Swapping guns for bats: Kenya’s Maasai warriors play cricket to save white rhinos

Kenya’s Ol Pejeta Conservancy is the home to the last three white rhinos, where they are accompanied by armed guards 24 hours to save them from poaching.

By: Trends Desk | New Delhi | Updated: June 20, 2017 5:21 pm
Members of the Maasai Cricket Warriors pose for a photograph with the last surviving male northern white rhino named ‘Sudan’ after playing against the British Army Training Unit (BATUK) cricket team during a charity tournament called the “Last Male Standing Rhino Cup” in Kenya. (Source: Reuters)

Conservationists in Kenya have been trying unusual and bizarre methods to raise funds to save the world’s last male white northern rhino, who desperately needs to mate, in a bid to avoid extinction of the species. Kenya’s Ol Pejeta conservancy is the home to the last three white rhinos, where they are accompanied by armed guards 24 hours to save them from poaching. And as conservation programme, cost of maintenance and fertility treatments cost high, they are finding new ways to help these near-extinct species.

Poachers sell northern white rhinos horns for $50,000 per kilo, making them more valuable than gold or cocaine.

ALSO READ | Horny male seeks mate: Kenya’s last northern white rhino joins Tinder

Under the gaze of the last male northern white rhino, a group of Maasai warriors went into bat for the threatened species, wearing their traditional red shuka robes and clunky white cricket pads.

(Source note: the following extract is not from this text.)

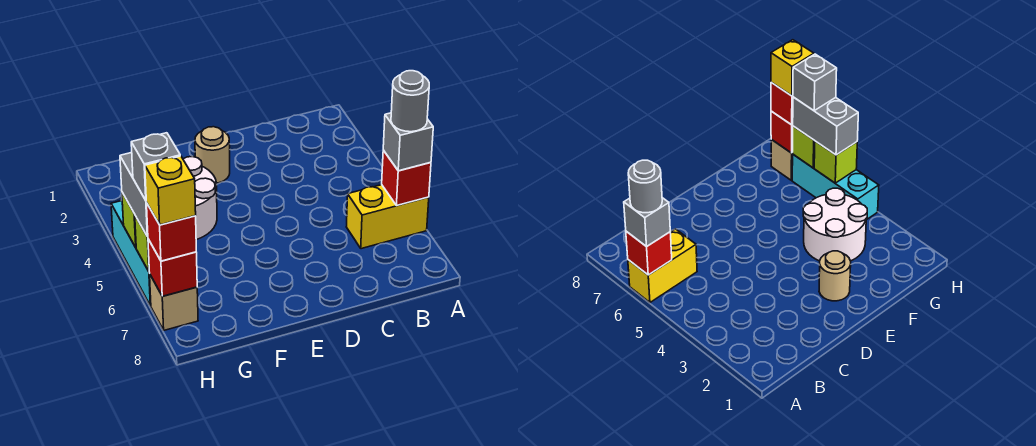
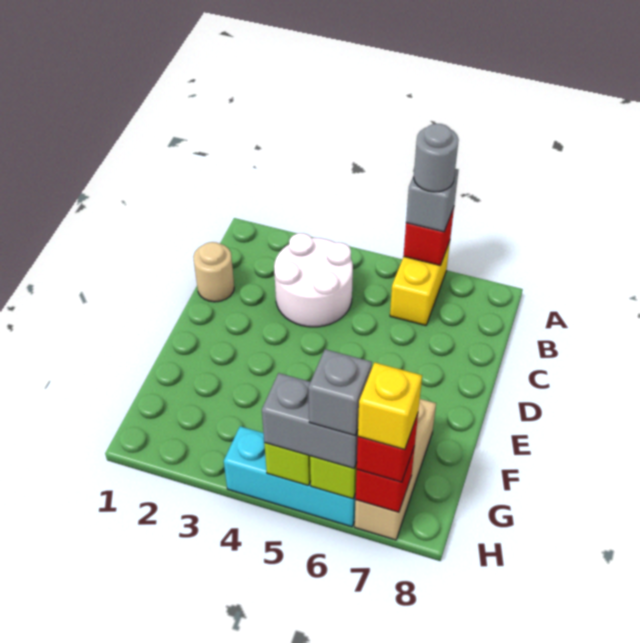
tan 1x1 round brick [195,127,230,183] -> tan 1x1 round brick moved to [193,242,234,302]
white 2x2 round brick [183,157,217,240] -> white 2x2 round brick moved to [274,233,353,327]
tan 1x1 brick [150,275,198,330] -> tan 1x3 brick [355,399,436,540]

Ol Pejeta hoped to raise 1 million Kenya shillings ($100,000) from the 12-team tournament, which also featured sides from the British Army Training Unit and Australian High Commission. (Source: Reuters)

The warriors were taking part in the annual Last Male Standing Rhino Cup, a two-day tournament hosted in the Laikipia conservation area where the last three northern white rhino live — 43-year-old male rhino, Sudan and two other females 17-year-old Satu and 27-year-old Najin.

“Because the cost of looking after rhinos is enormously expensive these days as a result of poaching, we use many other different ways to try and raise the money,” Richard Vigne of tournament organisers the Ol Pejeta conservancy told Reuters.

Josephat Mamai of the Maasai Cricket Warriors plays against the British Army Training Unit (BATUK) cricket team during a charity tournament at the Ol Pejeta Conservancy in Laikipia. (Source: Reuters)

Ol Pejeta hoped to raise 1 million Kenya shillings ($100,000) from the 12-team tournament, which also featured sides from the British Army Training Unit and Australian High Commission.

However, Cricket is not the only method of fundraising that the male rhino, named Sudan, is part of. Conservationists set up a Tinder profile for the rhino, to help raise money for his $9-million fertility treatment after all attempts at getting him to mate naturally have failed.

“I don’t mean to be too forward, but the fate of my species literally depends on me,” reads his profile. “I perform well under pressure. I like to eat grass and chill in the mud. No problems. 6 ft tall and 5,000 pounds if it matters.”